▶ [PROBLEMA BREVE]:
Convierte en una lista JSON de cadenas, una por línea y sin líneas en blanco, solo las líneas de los registros que empiezan en la que contiene "scientific name: Eragrostis paniciformis" y terminan en la que contiene "genus: Xerocomellus", ambas incluidas.

═══

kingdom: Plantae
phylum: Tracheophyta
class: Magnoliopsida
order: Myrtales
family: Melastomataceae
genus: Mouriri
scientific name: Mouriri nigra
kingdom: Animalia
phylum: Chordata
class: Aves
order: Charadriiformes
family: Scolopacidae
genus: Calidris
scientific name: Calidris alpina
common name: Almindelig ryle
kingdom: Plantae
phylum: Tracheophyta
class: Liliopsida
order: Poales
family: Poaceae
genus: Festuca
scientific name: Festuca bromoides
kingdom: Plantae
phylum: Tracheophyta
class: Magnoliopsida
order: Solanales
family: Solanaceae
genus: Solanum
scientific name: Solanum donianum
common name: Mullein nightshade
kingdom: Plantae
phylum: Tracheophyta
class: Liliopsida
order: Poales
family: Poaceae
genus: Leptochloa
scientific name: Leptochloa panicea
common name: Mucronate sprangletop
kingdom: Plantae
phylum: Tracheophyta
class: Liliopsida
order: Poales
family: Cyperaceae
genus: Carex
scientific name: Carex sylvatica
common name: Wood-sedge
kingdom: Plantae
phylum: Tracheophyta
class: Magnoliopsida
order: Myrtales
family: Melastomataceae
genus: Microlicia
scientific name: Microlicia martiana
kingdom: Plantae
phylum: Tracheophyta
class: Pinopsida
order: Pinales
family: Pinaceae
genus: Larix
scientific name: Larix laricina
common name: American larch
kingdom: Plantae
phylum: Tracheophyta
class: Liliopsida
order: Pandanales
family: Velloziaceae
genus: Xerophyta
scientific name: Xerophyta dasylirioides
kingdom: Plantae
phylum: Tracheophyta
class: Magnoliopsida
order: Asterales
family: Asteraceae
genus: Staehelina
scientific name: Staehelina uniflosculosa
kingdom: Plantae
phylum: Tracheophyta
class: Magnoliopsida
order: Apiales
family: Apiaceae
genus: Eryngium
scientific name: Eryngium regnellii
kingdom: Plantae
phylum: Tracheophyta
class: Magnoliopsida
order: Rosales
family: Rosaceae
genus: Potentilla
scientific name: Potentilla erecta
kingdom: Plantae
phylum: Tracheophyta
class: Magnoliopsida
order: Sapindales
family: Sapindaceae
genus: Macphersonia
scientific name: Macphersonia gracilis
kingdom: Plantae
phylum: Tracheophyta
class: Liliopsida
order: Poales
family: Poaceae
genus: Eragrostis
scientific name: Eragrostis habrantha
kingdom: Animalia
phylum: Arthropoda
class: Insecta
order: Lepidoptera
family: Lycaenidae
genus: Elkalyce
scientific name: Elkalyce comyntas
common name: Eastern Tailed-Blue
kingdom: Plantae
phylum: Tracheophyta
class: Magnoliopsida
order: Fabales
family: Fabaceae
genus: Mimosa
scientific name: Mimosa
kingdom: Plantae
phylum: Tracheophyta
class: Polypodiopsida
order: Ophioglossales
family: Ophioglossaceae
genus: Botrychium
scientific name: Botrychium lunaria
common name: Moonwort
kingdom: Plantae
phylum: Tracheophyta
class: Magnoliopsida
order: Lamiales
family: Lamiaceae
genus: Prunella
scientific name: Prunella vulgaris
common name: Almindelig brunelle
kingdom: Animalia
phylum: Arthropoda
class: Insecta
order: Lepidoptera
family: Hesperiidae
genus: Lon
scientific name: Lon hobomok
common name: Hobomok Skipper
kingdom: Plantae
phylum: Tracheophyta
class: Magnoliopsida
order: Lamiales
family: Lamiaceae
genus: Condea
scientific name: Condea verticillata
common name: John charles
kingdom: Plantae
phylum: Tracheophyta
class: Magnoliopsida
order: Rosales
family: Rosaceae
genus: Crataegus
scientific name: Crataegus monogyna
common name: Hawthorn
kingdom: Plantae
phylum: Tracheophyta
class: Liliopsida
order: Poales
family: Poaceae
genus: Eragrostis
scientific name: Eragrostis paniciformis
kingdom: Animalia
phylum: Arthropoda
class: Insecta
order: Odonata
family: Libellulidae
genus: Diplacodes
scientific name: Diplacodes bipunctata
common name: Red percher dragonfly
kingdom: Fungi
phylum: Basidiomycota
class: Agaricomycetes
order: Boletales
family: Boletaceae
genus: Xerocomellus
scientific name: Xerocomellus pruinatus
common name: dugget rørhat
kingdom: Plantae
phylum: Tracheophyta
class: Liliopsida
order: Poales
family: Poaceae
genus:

═══

▶ [RESPUESTA DEL EJERCICIO]:
[
  "scientific name: Eragrostis paniciformis",
  "kingdom: Animalia",
  "phylum: Arthropoda",
  "class: Insecta",
  "order: Odonata",
  "family: Libellulidae",
  "genus: Diplacodes",
  "scientific name: Diplacodes bipunctata",
  "common name: Red percher dragonfly",
  "kingdom: Fungi",
  "phylum: Basidiomycota",
  "class: Agaricomycetes",
  "order: Boletales",
  "family: Boletaceae",
  "genus: Xerocomellus"
]